Slovakia could halt electricity supplies to other European Union countries if it doesn’t get more help in coping with soaring energy costs, its Prime Minister Eduard Heger warned, saying that measures agreed upon by the bloc so far were not sufficient.
Today, EU energy ministers agreed on a package including a levy on fossil fuel of companies’ surplus profits for this year and the next, plus another levy on excess revenues that low-cost power producers make from soaring electricity costs, and a mandatory 5 percent cut in electricity use during peak price periods.
But Slovak Prime Minister Eduard Heger said his country would only see EUR 115 million out of the EU’s estimated EUR 140 billion from the new levies, a fraction of the EUR 1.5 billion that would be proportional to its population of 5.5 million.
Heger complained that there was no agreement on EU-wide sharing of the revenue from the levies, although there is a provision for voluntarily doing this on a bilateral basis. He added that this poses a problem for Slovakia since its main producer has pre-sold energy for the next year at prices much lower than current pricing, while Slovak distributors and customers are now obliged to buy electricity at multiple times that price.

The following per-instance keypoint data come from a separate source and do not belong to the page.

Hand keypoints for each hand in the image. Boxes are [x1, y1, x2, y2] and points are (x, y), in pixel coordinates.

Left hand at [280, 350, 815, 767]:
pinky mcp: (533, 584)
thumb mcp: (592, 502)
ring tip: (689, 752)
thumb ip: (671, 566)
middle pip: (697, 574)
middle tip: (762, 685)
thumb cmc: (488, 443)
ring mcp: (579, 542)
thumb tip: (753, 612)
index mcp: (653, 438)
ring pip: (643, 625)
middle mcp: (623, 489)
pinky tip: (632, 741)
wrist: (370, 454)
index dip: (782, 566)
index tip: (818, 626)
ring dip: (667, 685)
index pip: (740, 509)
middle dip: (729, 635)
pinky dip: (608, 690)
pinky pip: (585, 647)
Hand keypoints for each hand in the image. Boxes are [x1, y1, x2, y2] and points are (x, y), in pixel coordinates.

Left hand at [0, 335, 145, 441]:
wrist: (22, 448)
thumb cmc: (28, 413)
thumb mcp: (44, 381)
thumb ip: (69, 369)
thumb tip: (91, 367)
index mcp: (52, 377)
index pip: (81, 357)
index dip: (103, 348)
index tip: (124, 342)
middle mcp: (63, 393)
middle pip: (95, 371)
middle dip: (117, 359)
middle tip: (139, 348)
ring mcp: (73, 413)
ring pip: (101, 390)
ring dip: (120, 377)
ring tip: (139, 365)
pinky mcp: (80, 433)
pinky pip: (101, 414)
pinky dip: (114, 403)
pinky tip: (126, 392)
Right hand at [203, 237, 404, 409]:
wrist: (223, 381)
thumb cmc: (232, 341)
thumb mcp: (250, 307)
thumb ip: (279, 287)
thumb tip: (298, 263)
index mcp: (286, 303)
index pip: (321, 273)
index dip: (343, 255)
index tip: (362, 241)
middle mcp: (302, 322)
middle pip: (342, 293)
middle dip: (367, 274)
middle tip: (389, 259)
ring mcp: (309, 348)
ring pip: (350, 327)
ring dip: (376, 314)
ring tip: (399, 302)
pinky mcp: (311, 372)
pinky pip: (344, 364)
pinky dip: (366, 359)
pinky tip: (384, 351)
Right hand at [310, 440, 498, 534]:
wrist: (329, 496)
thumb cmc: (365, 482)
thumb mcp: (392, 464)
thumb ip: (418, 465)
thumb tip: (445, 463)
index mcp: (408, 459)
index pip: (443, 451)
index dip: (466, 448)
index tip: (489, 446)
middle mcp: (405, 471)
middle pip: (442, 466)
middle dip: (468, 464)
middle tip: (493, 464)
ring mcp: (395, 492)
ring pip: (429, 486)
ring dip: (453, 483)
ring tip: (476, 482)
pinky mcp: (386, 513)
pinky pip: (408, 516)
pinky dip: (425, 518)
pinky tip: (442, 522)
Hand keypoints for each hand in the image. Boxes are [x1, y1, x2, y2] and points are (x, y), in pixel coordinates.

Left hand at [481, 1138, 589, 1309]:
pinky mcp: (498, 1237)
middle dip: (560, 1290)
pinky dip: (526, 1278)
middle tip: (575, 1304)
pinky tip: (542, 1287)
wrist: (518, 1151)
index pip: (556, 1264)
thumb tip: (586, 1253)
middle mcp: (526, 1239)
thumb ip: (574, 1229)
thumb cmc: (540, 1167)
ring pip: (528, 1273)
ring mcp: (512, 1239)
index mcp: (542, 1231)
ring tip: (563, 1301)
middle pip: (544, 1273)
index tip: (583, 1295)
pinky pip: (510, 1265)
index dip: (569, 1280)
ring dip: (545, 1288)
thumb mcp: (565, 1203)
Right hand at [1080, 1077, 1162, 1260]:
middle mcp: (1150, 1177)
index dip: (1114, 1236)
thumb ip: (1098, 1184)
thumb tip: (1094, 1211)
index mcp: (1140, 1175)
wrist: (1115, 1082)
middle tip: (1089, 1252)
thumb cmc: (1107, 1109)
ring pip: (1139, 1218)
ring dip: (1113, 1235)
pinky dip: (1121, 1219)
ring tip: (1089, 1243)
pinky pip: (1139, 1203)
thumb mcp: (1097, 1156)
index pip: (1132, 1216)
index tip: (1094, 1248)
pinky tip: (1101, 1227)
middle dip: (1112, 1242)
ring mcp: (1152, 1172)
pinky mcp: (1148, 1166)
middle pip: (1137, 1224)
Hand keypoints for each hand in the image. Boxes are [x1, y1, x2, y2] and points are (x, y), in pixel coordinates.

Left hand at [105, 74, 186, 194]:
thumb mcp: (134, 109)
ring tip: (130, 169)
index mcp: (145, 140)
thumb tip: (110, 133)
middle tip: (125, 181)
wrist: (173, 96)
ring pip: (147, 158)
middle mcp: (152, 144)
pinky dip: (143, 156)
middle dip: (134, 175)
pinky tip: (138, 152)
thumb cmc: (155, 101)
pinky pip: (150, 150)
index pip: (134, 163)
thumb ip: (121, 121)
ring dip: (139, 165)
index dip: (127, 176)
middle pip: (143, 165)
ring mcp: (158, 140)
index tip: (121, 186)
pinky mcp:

Although Slovakia is a small player as net importer of electricity, Heger noted that foreign entities had purchased future delivery contracts from the country’s dominant nuclear power and hydro utility Slovenske Elektrarne – partially owned by Enel and Czech group EPH – at a fraction of current prices.
Slovakia will not raise enough revenue from the approved package, he stated.
“We clearly said that if we want a solution that will be effective for the entire EU, it must be taxation of disproportionate profits on a pan-European level, which will then be redistributed to individual member countries according to the level of consumption,” Heger said.
A levy needs to be applied for electricity traders as well as producers, he said, a provision of the agreed EU package on Slovakia’s proposal however only as a voluntary option.
“If you do not help us financially, we do not want to allow (an economic) collapse, therefore we have a Plan B that electricity made in Slovakia will not go to countries that have bought it, but we will give it to our citizens, our companies,” Heger said.
Under said plan, holders of the electricity purchase contracts would only be compensated to the tune of their original costs, he said. As an alternative to “solidarity” redirection of the revenue from the energy sector levies elsewhere, the EU could free up unused funding from other European programmes for Slovakia to prevent it from taking unilateral action, Heger said.